___ PAGE EXCERPT

- Aug 2, 2021
- Théo Cartereau
- Underwater drone news
- 0 Comments
With new regulations to improve ship efficiency and reduce species invasion, the number of underwater hull inspections and hull reports is expected to increase greatly. But how can we scale them effectively, from in-water inspection to report generation? Notilo Plus has designed a suite of technologies that will enable fast and replicable inspections as well as automatic, consistent hull reports generation. Using AI algorithms for image recognition, it classifies hull images according to their degree of fouling, coating conditions, and generates insights that are compliant with the best standards of the industry. Firstly designed for the Seasam ROV with localization capability of every image on the General Arrangement plan of the hull, it is now available for all service providers, regardless of their inspection method. Any underwater, diving or ROV video can now be turned into actionable recommendations on Notilo Cloud platform. It opens the door for better hull management, optimized cleaning patterns and predictive models for shipowners and ship managers at a fleet scale, thus facilitating compliance with the strictest regulations. Seasam and Notilo Cloud are now used by shipowners and service providers around the globe, and are selected by DNV on Veracity platform.
I. Introduction
For a ship, hull fouling is responsible of a significatively increased fuel consumption [1] and therefore, unnecessary GreenHouse Gases (GHG) emissions. Furthermore, globalization requires transcontinental transportation. Therefore, ships are passing by very different ecosystems, which develops on their hulls an unnatural fouling mixing up living species from incompatible environments. This last phenomenon jeopardizes wildlife in the areas around the cargo ports. Biofouling is therefore a main issue to tackle to reach sustainable maritime transportation [2]. In the context of globalization where maritime transportation represents almost 3% of GreenHouse Gases emissions [3], in addition of a increasing awareness of ecosystem endangerment, many initiatives have been deployed to tackle these issues and tends toward Green shipping.
II. New standards and regulation
1. BIMCO and local regulations
The launching of the new Baltic and International Maritime Council (BIMCO) standards, coming into effect by 2023, intends to make biofouling detection and cleaning mandatory. This knowledge is already required for some countries (especially in Oceania) such as New Zealand whose Ministry of Primary Industries has edited “GUIDELINES FOR DIVING SERVICE PROVIDERS”. These guidelines share the same purpose as BIMCO standards, and consequently, we will focus on these standards on the following as they are intended to become the global norm.
BIMCO is the largest international shipping association representing shipowners and is accredited as a Non-Governmental Organisation by the United Nations. To promote greener standards across the shipping industry, and limit the potential damage of hull-related invasive species, the council has created an in-water cleaning industry standard documentation [4].

______
___ PROVIDED INFORMATION

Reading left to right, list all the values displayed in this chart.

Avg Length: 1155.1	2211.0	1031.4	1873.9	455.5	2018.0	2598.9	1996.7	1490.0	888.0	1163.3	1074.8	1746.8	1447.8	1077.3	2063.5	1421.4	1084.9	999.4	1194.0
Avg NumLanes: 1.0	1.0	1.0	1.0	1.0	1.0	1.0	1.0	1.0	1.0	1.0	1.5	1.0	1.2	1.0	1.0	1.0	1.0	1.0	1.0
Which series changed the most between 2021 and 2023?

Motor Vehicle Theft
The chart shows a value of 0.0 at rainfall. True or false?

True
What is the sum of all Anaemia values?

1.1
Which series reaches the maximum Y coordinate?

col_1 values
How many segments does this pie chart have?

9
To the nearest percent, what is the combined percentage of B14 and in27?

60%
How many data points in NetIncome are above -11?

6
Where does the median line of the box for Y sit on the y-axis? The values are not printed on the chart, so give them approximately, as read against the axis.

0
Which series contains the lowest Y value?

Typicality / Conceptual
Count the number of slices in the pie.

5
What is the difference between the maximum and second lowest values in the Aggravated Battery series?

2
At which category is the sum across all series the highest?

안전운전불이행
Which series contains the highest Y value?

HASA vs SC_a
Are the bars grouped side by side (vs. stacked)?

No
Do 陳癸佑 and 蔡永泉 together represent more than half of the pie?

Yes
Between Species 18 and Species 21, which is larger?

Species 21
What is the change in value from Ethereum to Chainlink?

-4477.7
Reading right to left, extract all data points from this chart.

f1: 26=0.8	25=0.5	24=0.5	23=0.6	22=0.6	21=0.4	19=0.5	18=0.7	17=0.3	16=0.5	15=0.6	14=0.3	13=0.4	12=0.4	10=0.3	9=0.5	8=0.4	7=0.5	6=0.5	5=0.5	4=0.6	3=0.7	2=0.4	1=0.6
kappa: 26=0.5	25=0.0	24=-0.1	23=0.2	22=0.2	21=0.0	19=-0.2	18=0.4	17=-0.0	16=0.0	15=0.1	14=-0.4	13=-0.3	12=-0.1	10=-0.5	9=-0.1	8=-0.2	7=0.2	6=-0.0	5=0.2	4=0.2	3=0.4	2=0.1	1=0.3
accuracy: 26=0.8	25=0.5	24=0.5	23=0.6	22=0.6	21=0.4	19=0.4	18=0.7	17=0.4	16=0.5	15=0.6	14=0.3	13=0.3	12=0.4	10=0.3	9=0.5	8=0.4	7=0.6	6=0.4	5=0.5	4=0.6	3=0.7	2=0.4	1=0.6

______

> **WHAT YOU WILL DO**
**1.** Print everything in the hull inspection article from "BIMCO is the" down to "standard documentation [4].".
**2.** Translate this sentence from the article on hull fouling into Spanish: "Any underwater, diving or ROV video can now be turned into actionable recommendations on Notilo Cloud platform."
**3.** Carry on with the article on hull inspections and biofouling, beginning right after its final sentence.

> **ANSWERS BELOW**
**1.**
BIMCO is the largest international shipping association representing shipowners and is accredited as a Non-Governmental Organisation by the United Nations. To promote greener standards across the shipping industry, and limit the potential damage of hull-related invasive species, the council has created an in-water cleaning industry standard documentation [4].

**2.** Ahora cualquier video submarino, de buceo o de ROV puede convertirse en recomendaciones prácticas en la plataforma Notilo Cloud.

**3.**
This documentation states the need to perform regular inspections of the hulls, also considering aggravating factors which require an increase in inspections frequency (temperature, salinity, distance from the shore, depth, …). In addition, even if the purpose is before everything the cleaning, inspections will always be required. Indeed, despite a cleaning is already scheduled, the documentation indicates that a pre-cleaning inspection is always mandatory in order to identify the areas of the hull where the effort needs to be concentrated.
This report also requires that “during the inspection of the underwater area (hull and niche areas) of the ship, the following shall be ascertained:
- Types of biofoulings.
- Percentage of biofouling coverage for each type.
- Height of biofouling for hard calcareous types.
- Condition of the AntiFouling Systems (AFS) on the hull and reference areas.”
These key pieces of information are at the center of latest Notilo Plus developments for our Shipping solution as we will explain it in the following.
2. EEXI/CII
The International Maritime Organization (IMO) of the United Nations adopted amendments on MARPOL on June 2021 in order to enforce by 2023 a new regulation centered around two calculations for each ship: Efficiency EXisting ship Index (EEXI) and Carbon Intensity Indicator (CII) in order to cut off GHG shipping emissions.
The EEXI indicator is based on ships specifications, and is estimated from the documentation emitted by the ship manufacturer.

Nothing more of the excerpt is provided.